| TU OBJETIVO |
Enumera todas las líneas de las filas de abajo en las que aparece la cadena "skPoint".

<<<<

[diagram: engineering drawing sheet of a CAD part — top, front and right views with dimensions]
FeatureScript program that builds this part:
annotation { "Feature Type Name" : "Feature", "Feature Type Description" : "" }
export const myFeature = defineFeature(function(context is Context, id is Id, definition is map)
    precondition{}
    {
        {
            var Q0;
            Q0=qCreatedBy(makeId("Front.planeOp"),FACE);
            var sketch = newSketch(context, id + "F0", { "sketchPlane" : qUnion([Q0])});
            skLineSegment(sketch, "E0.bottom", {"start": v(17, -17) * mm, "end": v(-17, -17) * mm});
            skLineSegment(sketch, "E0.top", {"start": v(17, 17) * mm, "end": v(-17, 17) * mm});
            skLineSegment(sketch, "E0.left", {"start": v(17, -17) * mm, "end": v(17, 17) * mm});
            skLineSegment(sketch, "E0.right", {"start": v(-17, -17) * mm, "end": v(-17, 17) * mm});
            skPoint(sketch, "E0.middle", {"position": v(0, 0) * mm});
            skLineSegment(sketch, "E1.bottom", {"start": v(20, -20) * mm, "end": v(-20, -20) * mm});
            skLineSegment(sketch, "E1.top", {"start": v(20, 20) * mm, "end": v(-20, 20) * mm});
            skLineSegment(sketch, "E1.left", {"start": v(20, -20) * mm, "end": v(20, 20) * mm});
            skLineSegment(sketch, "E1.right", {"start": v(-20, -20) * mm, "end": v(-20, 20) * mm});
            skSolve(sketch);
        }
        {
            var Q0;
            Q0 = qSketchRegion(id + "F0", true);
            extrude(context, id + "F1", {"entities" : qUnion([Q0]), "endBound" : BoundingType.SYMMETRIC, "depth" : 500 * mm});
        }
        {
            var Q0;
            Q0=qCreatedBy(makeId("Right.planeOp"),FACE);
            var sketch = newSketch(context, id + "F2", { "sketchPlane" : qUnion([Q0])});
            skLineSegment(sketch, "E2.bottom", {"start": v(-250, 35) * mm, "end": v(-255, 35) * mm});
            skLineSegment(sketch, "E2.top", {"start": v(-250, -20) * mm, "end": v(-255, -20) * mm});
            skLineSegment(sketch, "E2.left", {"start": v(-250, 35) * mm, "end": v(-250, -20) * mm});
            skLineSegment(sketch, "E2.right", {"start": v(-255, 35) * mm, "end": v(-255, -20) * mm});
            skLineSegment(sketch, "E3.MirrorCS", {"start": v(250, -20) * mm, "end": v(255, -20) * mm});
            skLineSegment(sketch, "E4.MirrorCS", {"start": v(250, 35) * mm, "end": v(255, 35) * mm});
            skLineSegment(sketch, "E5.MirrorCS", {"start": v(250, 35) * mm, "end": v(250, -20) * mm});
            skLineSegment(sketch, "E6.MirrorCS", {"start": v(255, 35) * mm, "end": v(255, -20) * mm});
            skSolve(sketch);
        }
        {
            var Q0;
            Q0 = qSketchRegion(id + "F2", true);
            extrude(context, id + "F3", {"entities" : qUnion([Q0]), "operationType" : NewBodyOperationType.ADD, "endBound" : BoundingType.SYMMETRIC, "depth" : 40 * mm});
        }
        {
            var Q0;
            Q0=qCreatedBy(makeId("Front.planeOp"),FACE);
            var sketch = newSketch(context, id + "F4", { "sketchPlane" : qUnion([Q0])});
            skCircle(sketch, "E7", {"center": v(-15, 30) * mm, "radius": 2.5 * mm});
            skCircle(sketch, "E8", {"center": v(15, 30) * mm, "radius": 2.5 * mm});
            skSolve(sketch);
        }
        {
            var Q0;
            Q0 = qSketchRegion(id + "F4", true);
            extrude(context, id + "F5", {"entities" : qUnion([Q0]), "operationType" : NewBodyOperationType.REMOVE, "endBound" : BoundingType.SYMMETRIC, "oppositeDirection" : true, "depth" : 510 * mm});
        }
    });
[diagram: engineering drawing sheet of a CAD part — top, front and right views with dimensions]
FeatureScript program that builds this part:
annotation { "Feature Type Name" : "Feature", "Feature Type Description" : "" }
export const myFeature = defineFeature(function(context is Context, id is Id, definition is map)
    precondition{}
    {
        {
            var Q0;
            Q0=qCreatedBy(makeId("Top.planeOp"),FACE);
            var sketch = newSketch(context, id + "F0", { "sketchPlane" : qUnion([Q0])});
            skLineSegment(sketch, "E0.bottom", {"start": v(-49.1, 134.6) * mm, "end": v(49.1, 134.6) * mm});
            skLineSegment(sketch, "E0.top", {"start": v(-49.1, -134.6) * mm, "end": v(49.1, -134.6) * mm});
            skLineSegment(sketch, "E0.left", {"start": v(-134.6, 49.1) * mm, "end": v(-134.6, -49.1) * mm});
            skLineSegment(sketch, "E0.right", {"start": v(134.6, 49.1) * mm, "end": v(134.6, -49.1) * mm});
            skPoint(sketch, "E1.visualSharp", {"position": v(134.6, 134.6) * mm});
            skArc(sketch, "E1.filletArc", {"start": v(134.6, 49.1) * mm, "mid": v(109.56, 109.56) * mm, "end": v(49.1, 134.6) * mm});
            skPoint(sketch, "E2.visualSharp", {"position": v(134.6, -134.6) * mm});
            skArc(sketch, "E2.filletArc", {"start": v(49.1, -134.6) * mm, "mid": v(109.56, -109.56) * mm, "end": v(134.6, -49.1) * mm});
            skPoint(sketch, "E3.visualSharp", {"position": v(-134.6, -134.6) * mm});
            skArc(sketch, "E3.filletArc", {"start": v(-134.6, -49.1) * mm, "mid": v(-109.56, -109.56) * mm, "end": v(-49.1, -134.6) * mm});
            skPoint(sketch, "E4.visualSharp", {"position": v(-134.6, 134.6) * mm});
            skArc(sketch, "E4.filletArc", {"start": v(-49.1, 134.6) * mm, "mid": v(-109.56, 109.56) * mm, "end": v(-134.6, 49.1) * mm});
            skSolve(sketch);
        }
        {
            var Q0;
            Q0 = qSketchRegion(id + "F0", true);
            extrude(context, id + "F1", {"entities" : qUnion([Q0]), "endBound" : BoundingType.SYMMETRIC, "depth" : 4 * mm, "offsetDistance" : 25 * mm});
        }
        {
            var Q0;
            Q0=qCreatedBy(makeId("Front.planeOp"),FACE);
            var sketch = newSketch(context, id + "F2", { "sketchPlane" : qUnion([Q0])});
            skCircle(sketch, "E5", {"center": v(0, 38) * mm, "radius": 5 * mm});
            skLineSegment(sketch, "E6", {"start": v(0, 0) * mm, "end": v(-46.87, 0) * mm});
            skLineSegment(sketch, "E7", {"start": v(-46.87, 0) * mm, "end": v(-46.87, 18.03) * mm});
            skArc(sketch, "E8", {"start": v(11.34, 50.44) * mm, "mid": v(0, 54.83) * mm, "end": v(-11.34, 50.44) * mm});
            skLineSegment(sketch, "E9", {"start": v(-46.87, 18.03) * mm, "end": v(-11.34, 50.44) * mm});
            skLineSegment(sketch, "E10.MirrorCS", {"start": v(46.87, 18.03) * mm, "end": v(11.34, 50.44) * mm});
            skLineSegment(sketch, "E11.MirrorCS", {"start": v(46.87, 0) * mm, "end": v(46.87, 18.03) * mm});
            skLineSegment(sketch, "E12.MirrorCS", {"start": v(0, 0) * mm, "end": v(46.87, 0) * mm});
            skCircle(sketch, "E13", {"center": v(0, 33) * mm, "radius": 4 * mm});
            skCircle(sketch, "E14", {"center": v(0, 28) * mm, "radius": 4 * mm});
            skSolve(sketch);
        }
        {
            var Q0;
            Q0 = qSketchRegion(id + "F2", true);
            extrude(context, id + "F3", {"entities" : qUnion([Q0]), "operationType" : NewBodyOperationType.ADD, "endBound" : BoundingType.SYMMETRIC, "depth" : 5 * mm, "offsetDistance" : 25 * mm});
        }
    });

>>>>

| SOLUCIÓN |
            skPoint(sketch, "E0.middle", {"position": v(0, 0) * mm});
            skPoint(sketch, "E1.visualSharp", {"position": v(134.6, 134.6) * mm});
            skPoint(sketch, "E2.visualSharp", {"position": v(134.6, -134.6) * mm});
            skPoint(sketch, "E3.visualSharp", {"position": v(-134.6, -134.6) * mm});
            skPoint(sketch, "E4.visualSharp", {"position": v(-134.6, 134.6) * mm});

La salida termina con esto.